In Chapter I (The Features Of Health), attention was directed to certain deviations from the features of health that should lead the mother or nurse to suspect the onset of disease. In addition to these, it is of great service to take into account the four seasons of the year, and to be informed of what diseases generally prevail during each.

In the late fall and early winter catarrhal affections are most apt to occur. In catarrh there is an increased secretion of mucus from the lining membrane of either the nose, the throat, the air-tubes or the digestive canal, attended by fever, loss of appetite, thirst and lassitude, with sneezing, hoarseness, cough, vomiting or diarrhoea, according to the situation of the disease.

As winter advances, the bronchial tubes, the lungs themselves and their investing membrane, the pleurae, are liable to attack, and the signs of bronchitis, pneumonia, or pleurisy may be developed.

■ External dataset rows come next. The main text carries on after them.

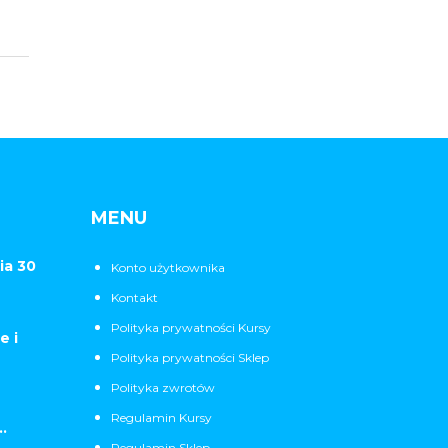
MENU
ia 30
Konto użytkownika
Kontakt
Polityka prywatności Kursy
e i
Polityka prywatności Sklep
Polityka zwrotów
Regulamin Kursy
.
Regulamin Sklep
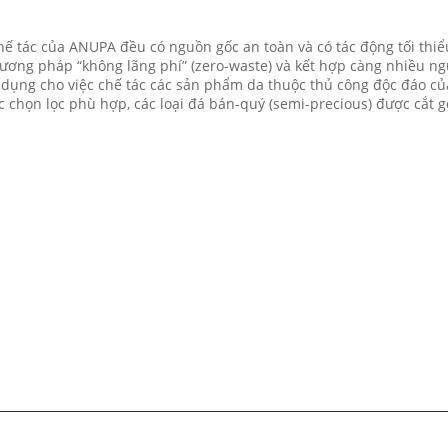
chế tác của ANUPA đều có nguồn gốc an toàn và có tác động tối thi
hương pháp “không lãng phí” (zero-waste) và kết hợp càng nhiều ng
ử dụng cho việc chế tác các sản phẩm da thuộc thủ công độc đáo 
 chọn lọc phù hợp, các loại đá bán-quý (semi-precious) được cắt g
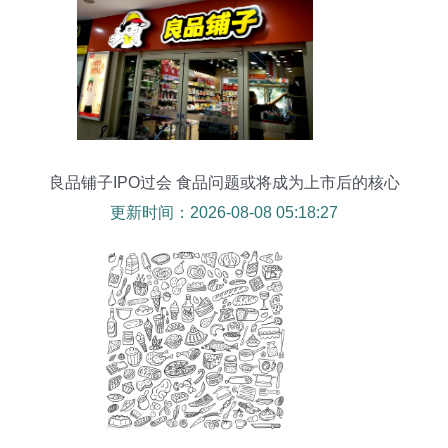
良品铺子IPO过会 食品问题或将成为上市后的核心
挑战？
更新时间：2026-08-08 05:18:27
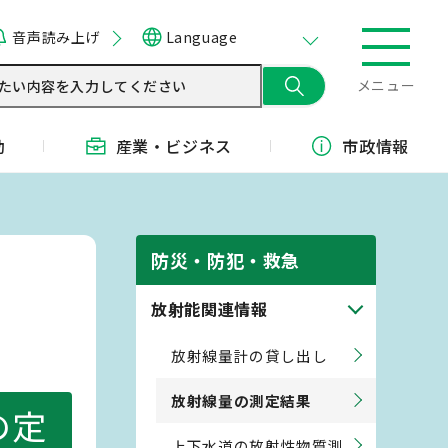
音声読み上げ
Language
メニュー
動
産業・
ビジネス
市政情報
防災・防犯・救急
放射能関連情報
放射線量計の貸し出し
放射線量の測定結果
の定
上下水道の放射性物質測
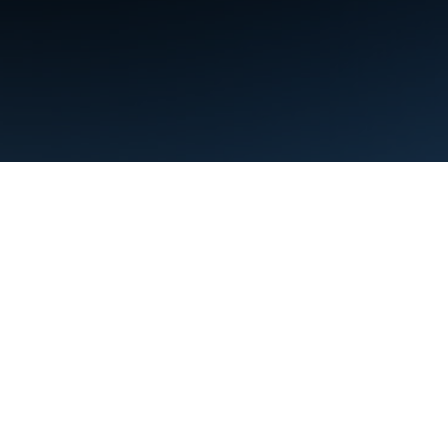
Şartlar
Gizlilik
Manage cookies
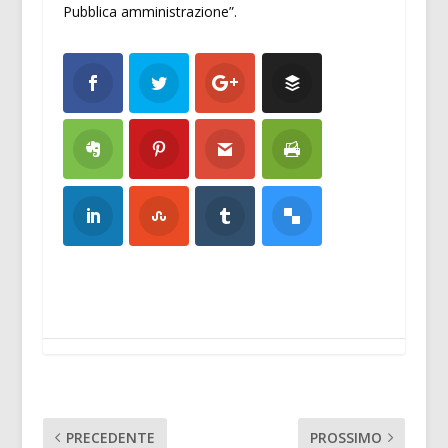
Pubblica amministrazione”.
PRECEDENTE
PROSSIMO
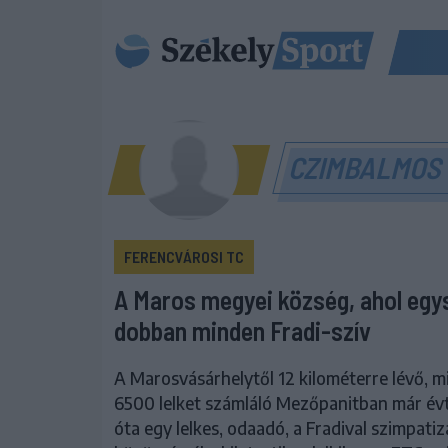
CZIMBALMOS
FERENCVÁROSI TC
A Maros megyei község, ahol egy
dobban minden Fradi-szív
A Marosvásárhelytől 12 kilométerre lévő, m
6500 lelket számláló Mezőpanitban már év
óta egy lelkes, odaadó, a Fradival szimpatiz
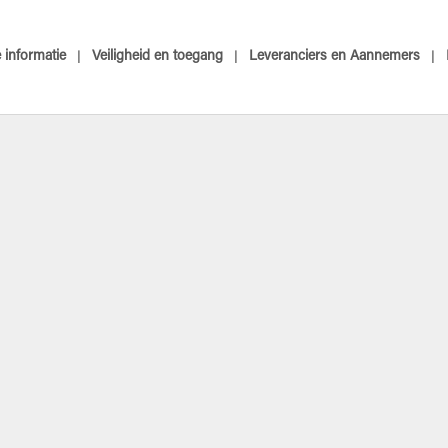
informatie
Veiligheid en toegang
Leveranciers en Aannemers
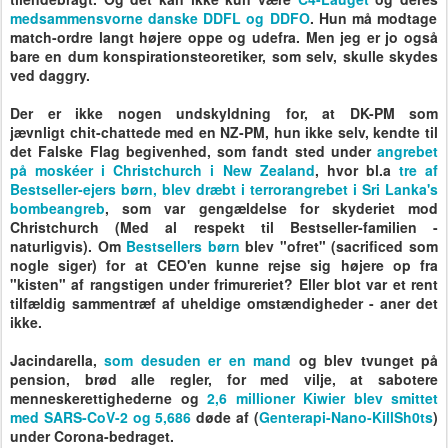
medsammensvorne danske DDFL og DDFO
. Hun må modtage
match-ordre langt højere oppe og udefra. Men jeg er jo også
bare en dum konspirationsteoretiker, som selv, skulle skydes
ved daggry.
Der er ikke nogen undskyldning for, at DK-PM som
jævnligt chit-chattede med en NZ-PM, hun ikke selv, kendte til
det Falske Flag begivenhed, som fandt sted under
angrebet
på moskéer i Christchurch i New Zealand
, hvor bl.a
tre af
Bestseller-ejers børn, blev dræbt i terrorangrebet i Sri Lanka's
bombeangreb
, som var gengældelse for skyderiet mod
Christchurch (Med al respekt til Bestseller-familien -
naturligvis). Om
Bestsellers børn
blev "ofret" (sacrificed som
nogle siger) for at CEO'en kunne rejse sig højere op fra
"kisten" af rangstigen under frimureriet? Eller blot var et rent
tilfældig sammentræf af uheldige omstændigheder - aner det
ikke.
Jacindarella,
som desuden er en mand
og blev tvunget på
pension, brød alle regler, for med vilje, at sabotere
menneskerettighederne og
2,6 millioner Kiwier blev smittet
med SARS-CoV-2 og 5,686
døde af (
Genterapi-Nano-KillSh0ts
)
under Corona-bedraget.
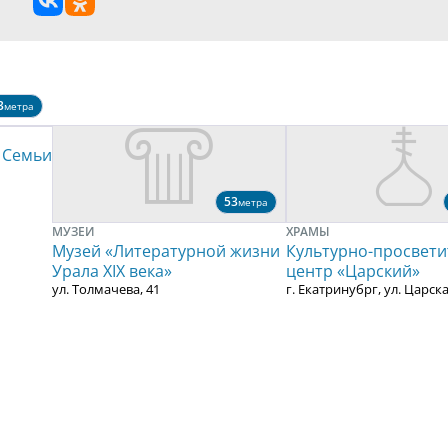
3
метра
 Семьи
53
метра
МУЗЕИ
ХРАМЫ
Музей «Литературной жизни
Культурно-просвети
Урала ХIХ века»
центр «Царский»
ул. Толмачева, 41
г. Екатринубрг, ул. Царска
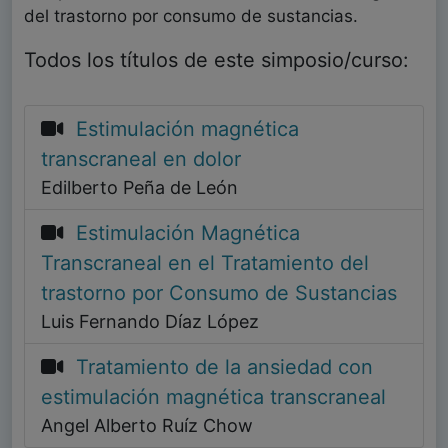
del trastorno por consumo de sustancias.
Todos los títulos de este simposio/curso:
Estimulación magnética
transcraneal en dolor
Edilberto Peña de León
Estimulación Magnética
Transcraneal en el Tratamiento del
trastorno por Consumo de Sustancias
Luis Fernando Díaz López
Tratamiento de la ansiedad con
estimulación magnética transcraneal
Angel Alberto Ruíz Chow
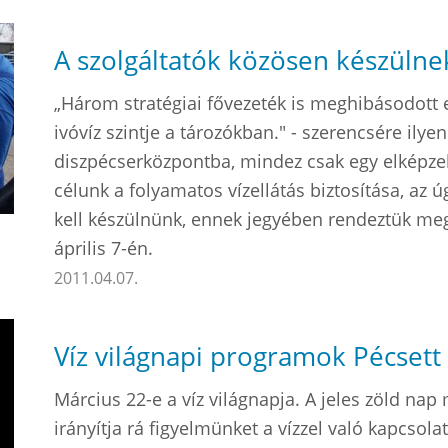
A szolgáltatók közösen készülne
„Három stratégiai fővezeték is meghibásodott eg
ivóvíz szintje a tározókban." - szerencsére ilye
diszpécserközpontba, mindez csak egy elképzel
célunk a folyamatos vízellátás biztosítása, az ú
kell készülnünk, ennek jegyében rendeztük meg 
április 7-én.
2011.04.07.
Víz világnapi programok Pécsett
Március 22-e a víz világnapja. A jeles zöld n
irányítja rá figyelmünket a vízzel való kapcsolat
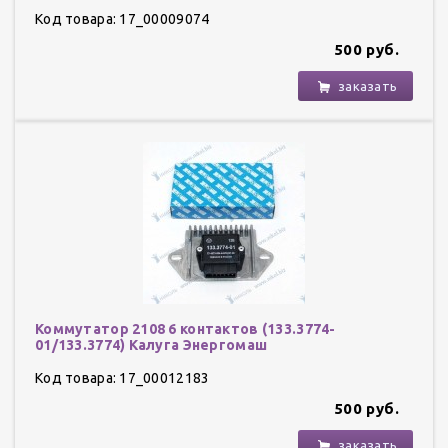
Код товара: 17_00009074
500 руб.
заказать
Коммутатор 2108 6 контактов (133.3774-
01/133.3774) Калуга Энергомаш
Код товара: 17_00012183
500 руб.
заказать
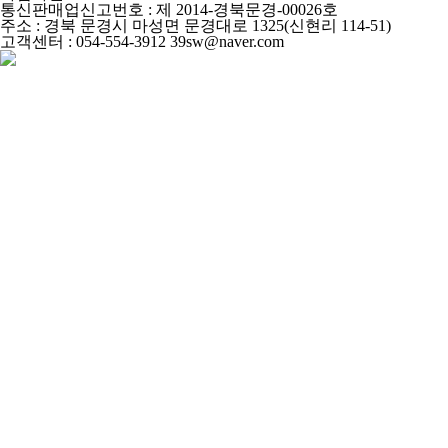
통신판매업신고번호 : 제 2014-경북문경-00026호
주소 : 경북 문경시 마성면 문경대로 1325(신현리 114-51)
고객센터 : 054-554-3912 39sw@naver.com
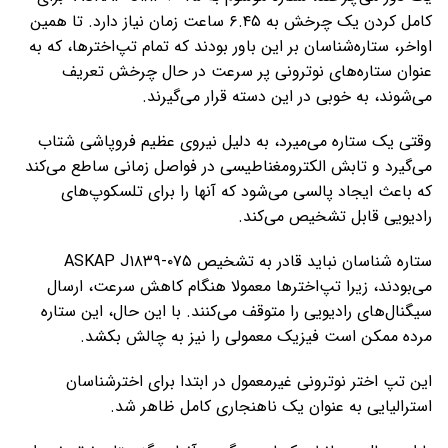
کامل کردن یک چرخش به ۶.۴۵ ساعت زمان نیاز دارد. تا همین
اواخر، ستاره‌شناسان بر این باور بودند که تمام تپ‌اخترها، که به
عنوان ستاره‌های نوترونی پر سرعت در حال چرخش تعریف
می‌شوند، به خوبی در این دسته قرار می‌گیرند.
وقتی یک ستاره می‌میرد، به دلیل نیروی عظیم فروپاشی شتاب
می‌گیرد و تابش الکترومغناطیسی در فواصل زمانی ساطع می‌کند
که باعث ایجاد پالسی می‌شود که آنها را برای تلسکوپ‌های
رادیویی قابل تشخیص می‌کند.
ستاره شناسان نباید قادر به تشخیص ASKAP J۱۸۳۹-۰۷۵
می‌بودند، زیرا تپ‌اخترها معمولا هنگام کاهش سرعت، ارسال
سیگنال‌های رادیویی را متوقف می‌کنند. با این حال، این ستاره
مرده ممکن است فیزیک معمولی را نیز به چالش بکشد.
این تپ اختر نوترونی غیرمعمول در ابتدا برای اخترشناسان
استرالیایی به عنوان یک ناهنجاری کامل ظاهر شد.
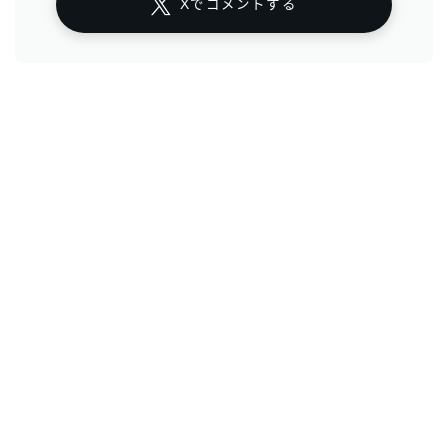
Xでコメントする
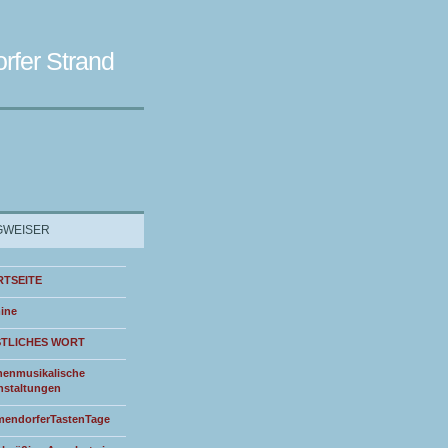
rfer Strand
WEISER
RTSEITE
ine
STLICHES WORT
henmusikalische
nstaltungen
endorferTastenTage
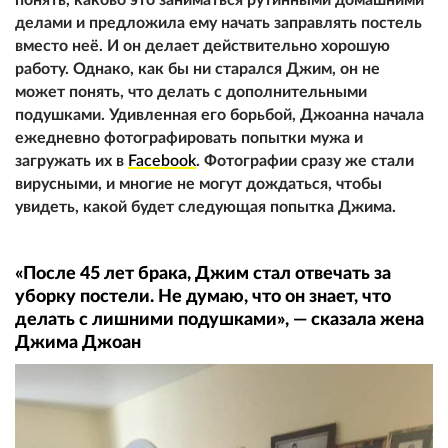
делами и предложила ему начать заправлять постель
вместо неё. И он делает действительно хорошую
работу. Однако, как бы ни старался Джим, он не
может понять, что делать с дополнительными
подушками. Удивленная его борьбой, Джоанна начала
ежедневно фотографировать попытки мужа и
загружать их в
Facebook
. Фотографии сразу же стали
вирусными, и многие не могут дождаться, чтобы
увидеть, какой будет следующая попытка Джима.
«После 45 лет брака, Джим стал отвечать за
уборку постели. Не думаю, что он знает, что
делать с лишними подушками», — сказала жена
Джима Джоан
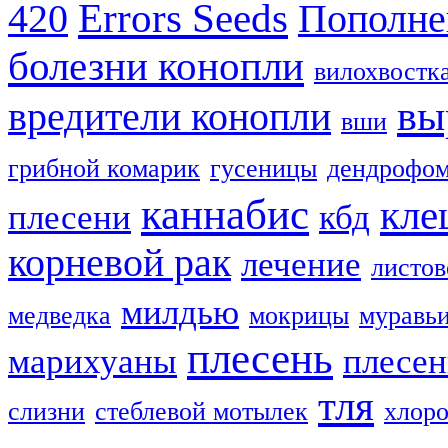
Errors Seeds
420
Пополне
болезни конопли
вилохвостк
вы
вредители конопли
вши
грибной комарик
гусеницы
дендрофом
каннабис
кле
плесени
кбд
корневой рак
лечение
листов
милдью
медведка
мокрицы
муравь
плесень
марихуаны
плесен
тля
слизни
стеблевой мотылек
хлоро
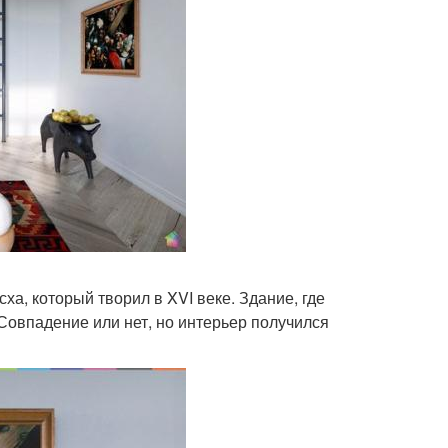
а, который творил в XVI веке. Здание, где
 Совпадение или нет, но интерьер получился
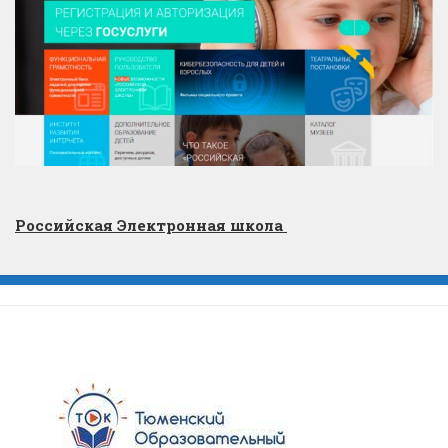
Российская Электронная школа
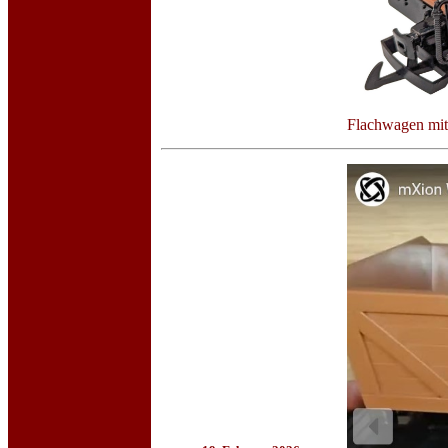
Flachwagen mit 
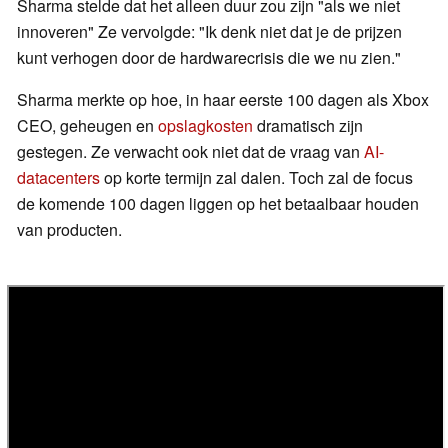
Sharma stelde dat het alleen duur zou zijn "als we niet
innoveren" Ze vervolgde: "Ik denk niet dat je de prijzen
kunt verhogen door de hardwarecrisis die we nu zien."
Sharma merkte op hoe, in haar eerste 100 dagen als Xbox
CEO, geheugen en
opslagkosten
dramatisch zijn
gestegen. Ze verwacht ook niet dat de vraag van
AI-
datacenters
op korte termijn zal dalen. Toch zal de focus
de komende 100 dagen liggen op het betaalbaar houden
van producten.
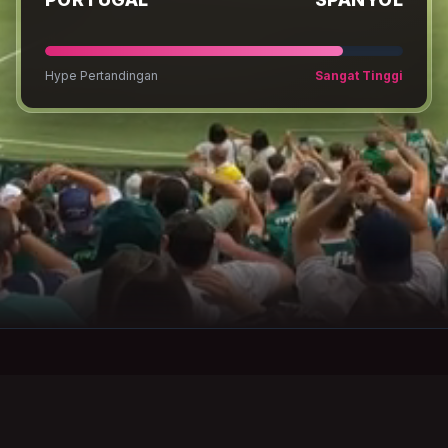
Hype Pertandingan
Sangat Tinggi
OKE
Stream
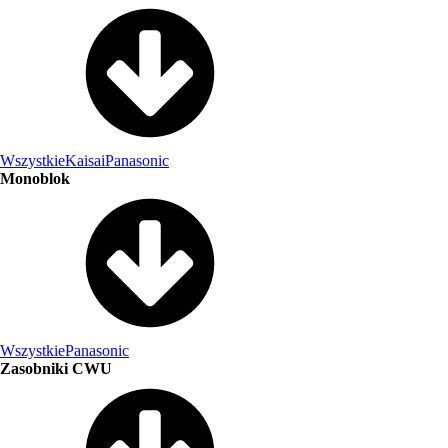
Wszystkie
Kaisai
Panasonic
Monoblok
Wszystkie
Panasonic
Zasobniki CWU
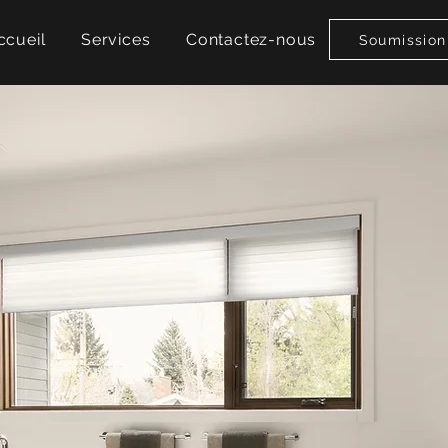
ccueil
Services
Contactez-nous
Soumission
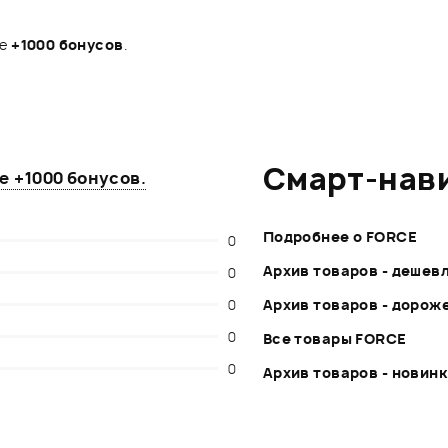
те
+1000 бонусов
.
Смарт-нав
те
+1000 бонусов
.
Подробнее о FORCE
0
Архив товаров - дешев
0
0
Архив товаров - дорож
0
Все товары FORCE
0
Архив товаров - новин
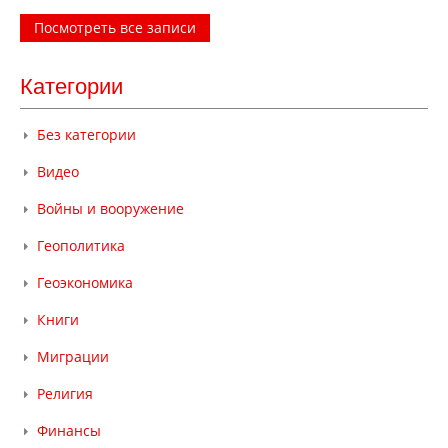
Посмотреть все записи
Категории
Без категории
Видео
Войны и вооружение
Геополитика
Геоэкономика
Книги
Миграции
Религия
Финансы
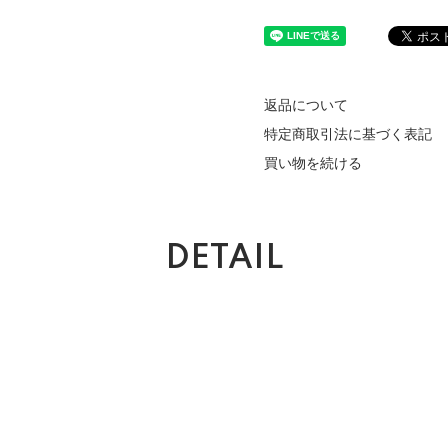
返品について
特定商取引法に基づく表記
買い物を続ける
DETAIL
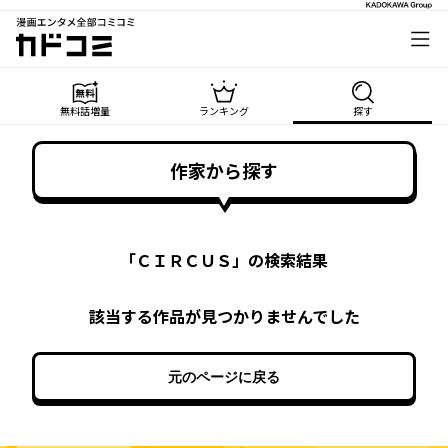
漫画エンタメ全部コミコミ
カドコミ
無料話増量
ランキング
探す
作家から探す
「
ＣＩＲＣＵＳ
」の検索結果
該当する作品が見つかりませんでした
元のページに戻る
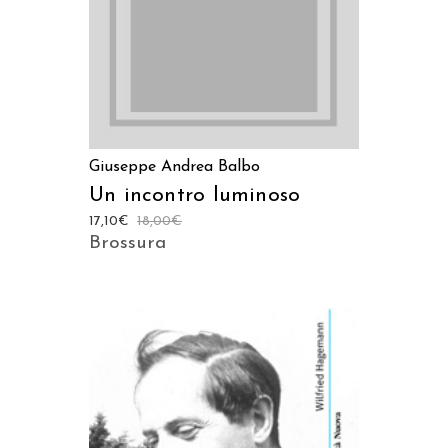
Giuseppe Andrea Balbo
Un incontro luminoso
17,10
€
18,00
€
Brossura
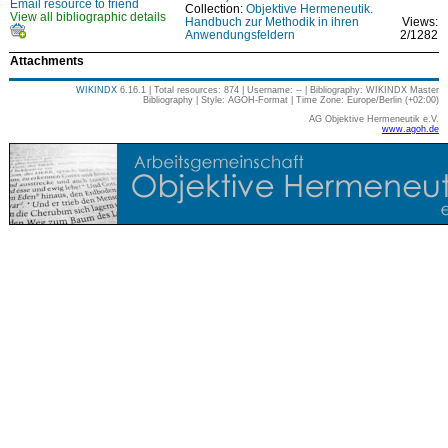
Email resource to friend
Collection:
Objektive Hermeneutik.
View all bibliographic details
Handbuch zur Methodik in ihren
Views:
Anwendungsfeldern
2/1282
Attachments
WIKINDX
6.16.1 | Total resources: 874 | Username: -- | Bibliography: WIKINDX Master
Bibliography | Style: AGOH-Format | Time Zone: Europe/Berlin (+02:00)
AG Objektive Hermeneutik e.V.
www.agoh.de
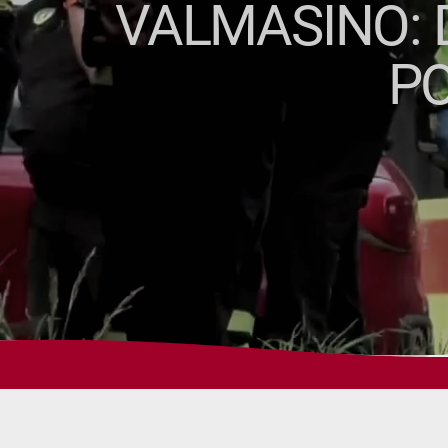
VALMASINO: 
PO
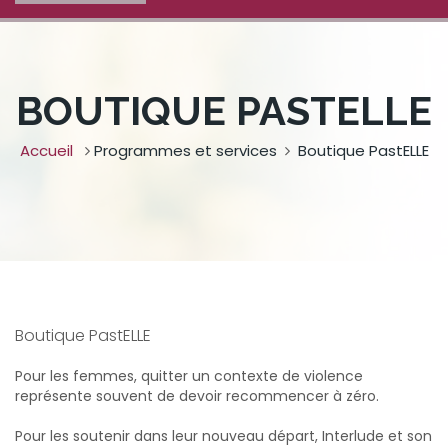
BOUTIQUE PASTELLE
Accueil
Programmes et services
Boutique PastELLE
Boutique PastELLE
Pour les femmes, quitter un contexte de violence
représente souvent de devoir recommencer à zéro.
Pour les soutenir dans leur nouveau départ, Interlude et son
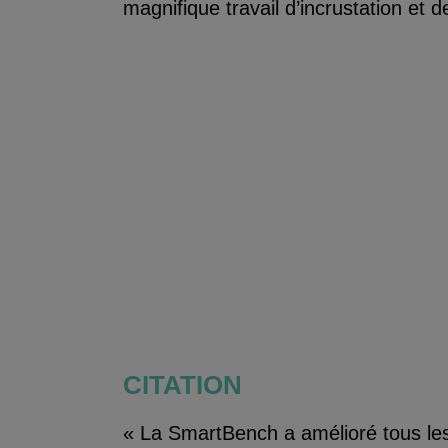
magnifique travail d’incrustation et 
CITATION
« La SmartBench a amélioré tous le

In the changeable weather of spring, together with the catarrhal inflammatory disorders already mentioned, epidemics of measles, scarlet fever, and chicken-pox are most prevalent; while during the summer months disorders of the bowels, such as diarrhcea, "summer complaint" and cholera infantum, swell the mortality lists of the larger cities.

Again, the influence of any hereditary tendency to disease should always be present in the mother's mind, as this not only makes her alive to the possibility of the onset of illness and leads her to seek medical advice in time, but also induces her to shield anxiously her child from known exciting causes, and to adopt hygienic measures calculated to overcome the constitutional predisposition.

In considering the question of emergencies, under which term will be included both accidents and certain conditions of disease, no reference will be made to the management of serious disorders. These, even in their earliest stages, must receive the attention of a physician.